La decisión fue tomada por autoridades migratorias tras analizar la solicitud de las jugadoras, quienes permanecieron bajo resguardo mientras se revisaba su situación. Con la aprobación del asilo, las futbolistas podrán continuar su vida en Australia con estatus de protección humanitaria.
El caso adquirió relevancia internacional luego de que figuras políticas y organizaciones defensoras de derechos humanos señalaran la vulnerabilidad que enfrentan algunas atletas iraníes. En medio de este contexto, voces externas pidieron al gobierno australiano considerar su situación y brindarles refugio.

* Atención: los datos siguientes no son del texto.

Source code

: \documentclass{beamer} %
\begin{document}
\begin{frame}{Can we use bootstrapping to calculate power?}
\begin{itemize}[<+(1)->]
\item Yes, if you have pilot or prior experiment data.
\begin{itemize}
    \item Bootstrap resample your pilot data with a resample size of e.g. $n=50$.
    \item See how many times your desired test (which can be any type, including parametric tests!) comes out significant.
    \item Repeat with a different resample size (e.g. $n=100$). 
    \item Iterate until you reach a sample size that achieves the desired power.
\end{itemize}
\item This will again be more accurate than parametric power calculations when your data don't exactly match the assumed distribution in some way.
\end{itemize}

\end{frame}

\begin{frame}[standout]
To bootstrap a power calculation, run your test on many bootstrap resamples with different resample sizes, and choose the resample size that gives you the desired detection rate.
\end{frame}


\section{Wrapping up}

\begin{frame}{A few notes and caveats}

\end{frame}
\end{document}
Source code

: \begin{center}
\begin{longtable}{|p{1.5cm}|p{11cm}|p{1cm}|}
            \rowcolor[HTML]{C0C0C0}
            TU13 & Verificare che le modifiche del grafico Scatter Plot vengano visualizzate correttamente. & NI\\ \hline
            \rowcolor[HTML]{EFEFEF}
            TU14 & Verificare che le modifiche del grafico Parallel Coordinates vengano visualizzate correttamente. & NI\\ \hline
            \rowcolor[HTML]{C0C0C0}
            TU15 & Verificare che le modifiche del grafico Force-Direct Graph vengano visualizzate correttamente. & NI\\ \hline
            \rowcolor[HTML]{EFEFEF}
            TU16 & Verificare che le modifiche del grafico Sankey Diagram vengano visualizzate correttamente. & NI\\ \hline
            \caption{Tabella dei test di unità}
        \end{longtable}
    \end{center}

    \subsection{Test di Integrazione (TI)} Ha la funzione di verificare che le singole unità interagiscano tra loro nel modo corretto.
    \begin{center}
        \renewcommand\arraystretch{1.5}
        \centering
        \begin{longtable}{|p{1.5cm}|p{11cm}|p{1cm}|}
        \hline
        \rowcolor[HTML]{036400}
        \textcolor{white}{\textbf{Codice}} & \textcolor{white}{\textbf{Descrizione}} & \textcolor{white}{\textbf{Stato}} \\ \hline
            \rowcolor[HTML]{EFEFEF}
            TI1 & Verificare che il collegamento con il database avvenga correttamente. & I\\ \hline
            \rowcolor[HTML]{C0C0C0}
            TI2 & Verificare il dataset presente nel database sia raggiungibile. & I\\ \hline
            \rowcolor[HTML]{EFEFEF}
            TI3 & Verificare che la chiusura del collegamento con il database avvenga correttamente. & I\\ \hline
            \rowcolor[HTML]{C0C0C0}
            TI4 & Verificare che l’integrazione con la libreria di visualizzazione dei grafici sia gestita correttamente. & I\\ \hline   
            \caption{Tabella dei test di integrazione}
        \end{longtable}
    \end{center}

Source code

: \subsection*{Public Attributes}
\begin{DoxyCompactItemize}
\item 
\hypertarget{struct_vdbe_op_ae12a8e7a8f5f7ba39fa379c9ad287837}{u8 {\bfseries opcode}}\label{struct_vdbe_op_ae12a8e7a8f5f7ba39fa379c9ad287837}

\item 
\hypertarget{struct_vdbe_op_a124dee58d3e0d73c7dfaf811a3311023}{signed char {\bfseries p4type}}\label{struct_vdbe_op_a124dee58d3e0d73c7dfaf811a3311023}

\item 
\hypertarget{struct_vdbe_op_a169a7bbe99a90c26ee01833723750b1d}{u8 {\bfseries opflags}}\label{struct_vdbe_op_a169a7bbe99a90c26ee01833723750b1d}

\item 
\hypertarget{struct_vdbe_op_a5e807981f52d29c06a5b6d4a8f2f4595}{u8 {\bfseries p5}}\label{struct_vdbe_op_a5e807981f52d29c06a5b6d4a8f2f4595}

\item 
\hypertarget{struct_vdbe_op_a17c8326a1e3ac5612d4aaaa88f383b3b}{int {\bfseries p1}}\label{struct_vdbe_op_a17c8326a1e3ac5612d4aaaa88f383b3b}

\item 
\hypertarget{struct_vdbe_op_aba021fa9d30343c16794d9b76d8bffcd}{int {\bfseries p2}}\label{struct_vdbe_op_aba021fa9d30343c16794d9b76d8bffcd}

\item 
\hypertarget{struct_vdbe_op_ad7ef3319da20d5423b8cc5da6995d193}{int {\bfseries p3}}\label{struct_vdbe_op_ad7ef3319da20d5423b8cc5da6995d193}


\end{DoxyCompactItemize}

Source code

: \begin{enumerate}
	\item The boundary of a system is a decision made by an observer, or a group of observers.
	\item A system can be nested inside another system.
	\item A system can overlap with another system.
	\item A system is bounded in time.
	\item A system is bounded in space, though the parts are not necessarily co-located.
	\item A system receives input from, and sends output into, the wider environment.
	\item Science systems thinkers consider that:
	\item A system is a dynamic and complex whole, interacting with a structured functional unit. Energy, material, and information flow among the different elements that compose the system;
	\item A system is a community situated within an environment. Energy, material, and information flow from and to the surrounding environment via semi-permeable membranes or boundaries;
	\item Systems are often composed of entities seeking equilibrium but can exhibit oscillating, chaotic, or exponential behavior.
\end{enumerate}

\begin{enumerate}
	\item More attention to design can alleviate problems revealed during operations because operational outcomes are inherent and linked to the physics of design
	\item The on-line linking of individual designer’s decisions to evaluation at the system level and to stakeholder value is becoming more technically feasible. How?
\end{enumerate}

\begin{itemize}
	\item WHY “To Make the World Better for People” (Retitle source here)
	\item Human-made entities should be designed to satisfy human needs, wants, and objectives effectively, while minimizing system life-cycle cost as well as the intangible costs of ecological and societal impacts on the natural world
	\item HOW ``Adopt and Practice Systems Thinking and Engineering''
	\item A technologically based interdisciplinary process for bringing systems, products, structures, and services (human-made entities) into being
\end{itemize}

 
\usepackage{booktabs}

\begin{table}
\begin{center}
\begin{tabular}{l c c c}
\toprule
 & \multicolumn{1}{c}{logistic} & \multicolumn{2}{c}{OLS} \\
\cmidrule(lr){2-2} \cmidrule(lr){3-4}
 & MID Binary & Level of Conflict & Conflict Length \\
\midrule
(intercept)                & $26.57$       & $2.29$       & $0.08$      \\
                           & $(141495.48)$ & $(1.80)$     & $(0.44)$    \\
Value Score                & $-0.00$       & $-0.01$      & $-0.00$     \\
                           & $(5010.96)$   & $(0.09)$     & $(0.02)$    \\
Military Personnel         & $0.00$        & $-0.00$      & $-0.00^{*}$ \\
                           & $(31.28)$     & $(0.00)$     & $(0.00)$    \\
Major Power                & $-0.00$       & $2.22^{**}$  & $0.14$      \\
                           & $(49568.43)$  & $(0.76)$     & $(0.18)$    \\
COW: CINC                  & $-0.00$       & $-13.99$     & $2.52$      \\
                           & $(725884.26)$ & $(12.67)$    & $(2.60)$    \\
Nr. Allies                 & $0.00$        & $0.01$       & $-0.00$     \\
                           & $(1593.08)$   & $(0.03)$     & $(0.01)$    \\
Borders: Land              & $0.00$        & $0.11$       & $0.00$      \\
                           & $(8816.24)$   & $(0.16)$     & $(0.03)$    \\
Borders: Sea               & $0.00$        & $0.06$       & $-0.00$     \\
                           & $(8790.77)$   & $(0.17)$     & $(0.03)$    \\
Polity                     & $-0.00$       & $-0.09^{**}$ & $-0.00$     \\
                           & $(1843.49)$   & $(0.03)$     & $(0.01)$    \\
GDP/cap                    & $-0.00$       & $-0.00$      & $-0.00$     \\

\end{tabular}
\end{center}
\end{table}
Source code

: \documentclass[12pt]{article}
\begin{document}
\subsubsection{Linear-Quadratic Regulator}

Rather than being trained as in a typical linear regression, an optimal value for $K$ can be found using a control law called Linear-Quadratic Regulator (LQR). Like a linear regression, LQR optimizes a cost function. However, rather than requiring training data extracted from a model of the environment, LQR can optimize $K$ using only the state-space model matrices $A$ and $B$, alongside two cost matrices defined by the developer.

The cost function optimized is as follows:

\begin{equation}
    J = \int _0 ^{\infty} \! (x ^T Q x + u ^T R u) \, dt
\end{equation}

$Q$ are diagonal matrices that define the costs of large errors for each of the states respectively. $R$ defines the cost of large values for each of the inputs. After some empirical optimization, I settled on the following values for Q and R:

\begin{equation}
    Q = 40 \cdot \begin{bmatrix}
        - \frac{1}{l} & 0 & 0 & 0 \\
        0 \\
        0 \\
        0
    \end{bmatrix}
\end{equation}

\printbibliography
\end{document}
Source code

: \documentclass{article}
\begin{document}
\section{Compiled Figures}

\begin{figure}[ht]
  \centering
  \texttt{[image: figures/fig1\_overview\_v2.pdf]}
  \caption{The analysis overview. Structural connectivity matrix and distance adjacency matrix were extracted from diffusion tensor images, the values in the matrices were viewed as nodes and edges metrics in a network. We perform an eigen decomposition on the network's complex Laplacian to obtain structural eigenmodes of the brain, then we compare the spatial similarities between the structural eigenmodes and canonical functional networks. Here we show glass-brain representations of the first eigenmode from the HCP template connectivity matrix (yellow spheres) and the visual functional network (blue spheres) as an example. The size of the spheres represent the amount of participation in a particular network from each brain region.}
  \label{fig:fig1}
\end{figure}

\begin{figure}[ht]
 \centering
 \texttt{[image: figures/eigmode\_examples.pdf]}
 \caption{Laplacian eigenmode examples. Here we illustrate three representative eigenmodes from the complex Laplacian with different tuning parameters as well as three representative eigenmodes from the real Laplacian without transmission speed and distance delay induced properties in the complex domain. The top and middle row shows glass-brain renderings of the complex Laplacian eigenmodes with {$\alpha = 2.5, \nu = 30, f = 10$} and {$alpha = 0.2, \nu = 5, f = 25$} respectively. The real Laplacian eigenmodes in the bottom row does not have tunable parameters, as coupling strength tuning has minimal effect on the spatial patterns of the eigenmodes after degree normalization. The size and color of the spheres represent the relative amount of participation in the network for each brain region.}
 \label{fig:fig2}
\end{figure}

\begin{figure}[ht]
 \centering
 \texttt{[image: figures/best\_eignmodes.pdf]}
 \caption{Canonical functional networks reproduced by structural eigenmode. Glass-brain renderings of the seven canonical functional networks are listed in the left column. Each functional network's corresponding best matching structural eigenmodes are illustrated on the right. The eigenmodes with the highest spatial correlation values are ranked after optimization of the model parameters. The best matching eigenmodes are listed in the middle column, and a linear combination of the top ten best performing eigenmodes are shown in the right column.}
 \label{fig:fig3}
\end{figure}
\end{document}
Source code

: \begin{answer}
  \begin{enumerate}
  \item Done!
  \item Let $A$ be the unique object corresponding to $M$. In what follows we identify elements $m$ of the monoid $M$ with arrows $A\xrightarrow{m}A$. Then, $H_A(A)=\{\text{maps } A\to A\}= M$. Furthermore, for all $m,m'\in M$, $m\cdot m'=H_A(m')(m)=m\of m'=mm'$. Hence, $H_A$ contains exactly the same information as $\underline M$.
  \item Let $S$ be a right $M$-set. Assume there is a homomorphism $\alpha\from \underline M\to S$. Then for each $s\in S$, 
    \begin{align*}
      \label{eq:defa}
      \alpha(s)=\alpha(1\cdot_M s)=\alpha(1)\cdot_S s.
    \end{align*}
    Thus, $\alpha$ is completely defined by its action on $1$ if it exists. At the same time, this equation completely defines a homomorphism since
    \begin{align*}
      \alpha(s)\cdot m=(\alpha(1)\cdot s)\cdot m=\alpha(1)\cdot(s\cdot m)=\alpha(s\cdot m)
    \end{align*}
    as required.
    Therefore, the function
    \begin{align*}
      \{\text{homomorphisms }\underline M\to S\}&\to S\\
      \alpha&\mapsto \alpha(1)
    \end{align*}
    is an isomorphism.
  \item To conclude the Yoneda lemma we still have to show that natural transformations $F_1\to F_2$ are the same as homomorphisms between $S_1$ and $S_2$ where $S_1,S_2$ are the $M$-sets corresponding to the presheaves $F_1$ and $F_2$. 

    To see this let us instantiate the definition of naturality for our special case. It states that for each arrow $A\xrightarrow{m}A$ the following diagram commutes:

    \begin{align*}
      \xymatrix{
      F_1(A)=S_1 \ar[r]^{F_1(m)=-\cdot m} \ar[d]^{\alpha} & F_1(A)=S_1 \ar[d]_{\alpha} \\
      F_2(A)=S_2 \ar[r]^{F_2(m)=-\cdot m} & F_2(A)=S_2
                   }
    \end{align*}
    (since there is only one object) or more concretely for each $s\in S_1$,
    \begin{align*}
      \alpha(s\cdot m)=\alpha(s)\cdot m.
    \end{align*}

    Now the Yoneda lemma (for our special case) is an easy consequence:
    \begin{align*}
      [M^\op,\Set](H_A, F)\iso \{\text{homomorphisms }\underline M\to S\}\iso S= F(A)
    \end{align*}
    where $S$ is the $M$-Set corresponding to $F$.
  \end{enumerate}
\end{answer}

Más allá del ámbito deportivo, el episodio refleja las tensiones que viven algunas mujeres deportistas en contextos políticos complejos. La decisión de Australia no solo marca el futuro de las cinco jugadoras, sino que también reabre el debate sobre el papel del deporte como espacio de libertad y expresión en escenarios donde persisten restricciones sociales.